A prisão é um lugar especialmente revelador para observar essa dinâmica porque explicita que unidades masculinas e femininas são edificadas a partir de uma arquitetura binária de gênero, e o envio de uma pessoa para uma ou outra instituição costuma depender de decisões administrativas que tomam o sexo — frequentemente reduzido ao genital — como critério de verdade. Mulheres trans e travestis desestabilizam essa arquitetura porque tornam visível que não há uma administração prisional neutra apenas aplicando classificações naturais; há práticas estatais que fabricam, estabilizam e disputam essas classificações.
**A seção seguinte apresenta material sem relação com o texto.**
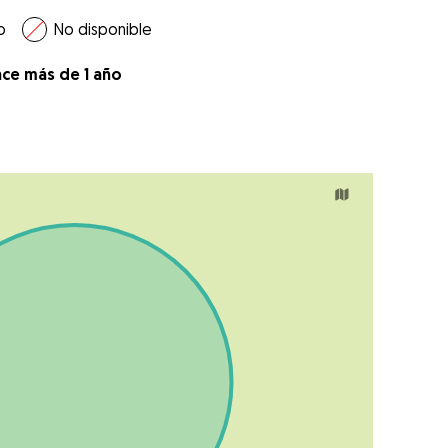
o
No disponible
ace más de 1 año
A procura de um desfecho sobre o “caso da Colmeia”, entramos em contato com a Defensoria Pública do Distrito Federal, em julho de 2026, buscando compreender como a controvérsia vem sendo tratada para além de sua circulação nas redes. A resposta que obtivemos desloca o problema para outro registro: em vez de tomar a presença de mulheres trans e travestis como uma ameaça em si, a situação vem sendo tratada como uma questão complexa de segurança institucional e gestão cotidiana de uma política pública, já que eventuais fraudes na autodeclaração poderiam produzir riscos tanto para mulheres cis quanto para mulheres trans e travestis privadas de liberdade. Segundo o defensor Caio Cipriano, a Resolução Conjunta CNPCP/CNLGBTQIA+ nº 2/2024 já prevê, em seu artigo 12, a criação de mecanismos de apuração de fraude na autodeclaração de identidade gênero na prisão. A preocupação, nesse caso, é evitar que cada situação seja decidida de modo casuístico e arbitrário pela execução penal. Por isso, a resposta em construção prevê pareceres da psicologia, do serviço social e de um comitê composto por instituições do movimento social LGBT, ainda em processo de definição e implementação.
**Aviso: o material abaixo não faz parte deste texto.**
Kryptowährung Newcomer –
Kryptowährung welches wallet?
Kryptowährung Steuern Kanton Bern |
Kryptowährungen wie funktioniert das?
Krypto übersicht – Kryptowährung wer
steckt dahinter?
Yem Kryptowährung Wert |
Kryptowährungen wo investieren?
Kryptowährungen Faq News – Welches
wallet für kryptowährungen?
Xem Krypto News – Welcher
Esse desfecho parcial é importante porque recoloca a controvérsia no terreno da responsabilidade institucional. Talvez, enquanto feministas, o ponto mais importante seja este: a prisão já é uma máquina de produzir suspeição. Ela classifica, examina, vigia e distribui corpos a partir de critérios morais, de gênero, sexuais, raciais e administrativos. Quando o feminismo adere a essa gramática, ele corre o risco de se tornar mais um de seus operadores. O desafio, portanto, não é escolher entre os direitos de mulheres cis ou de mulheres trans, como fazem crer as formulações trans-excludentes. O desafio é pensar a produção de políticas específicas de cuidado que não dependam da produção de novas populações perigosas. No fim das contas, o caso da Colmeia revela uma crise das formas como imaginamos a segurança. Ele deve ser tomado como ponto de partida para perguntar que tipo de feminismos queremos produzir diante do Estado penal: feminismos que reivindicam mais fronteiras, mais vigilância e mais punição, ou feminismos capazes de enfrentar a violência dentro e fora da prisão sem transformar mulheres trans e travestis em seu bode expiatório.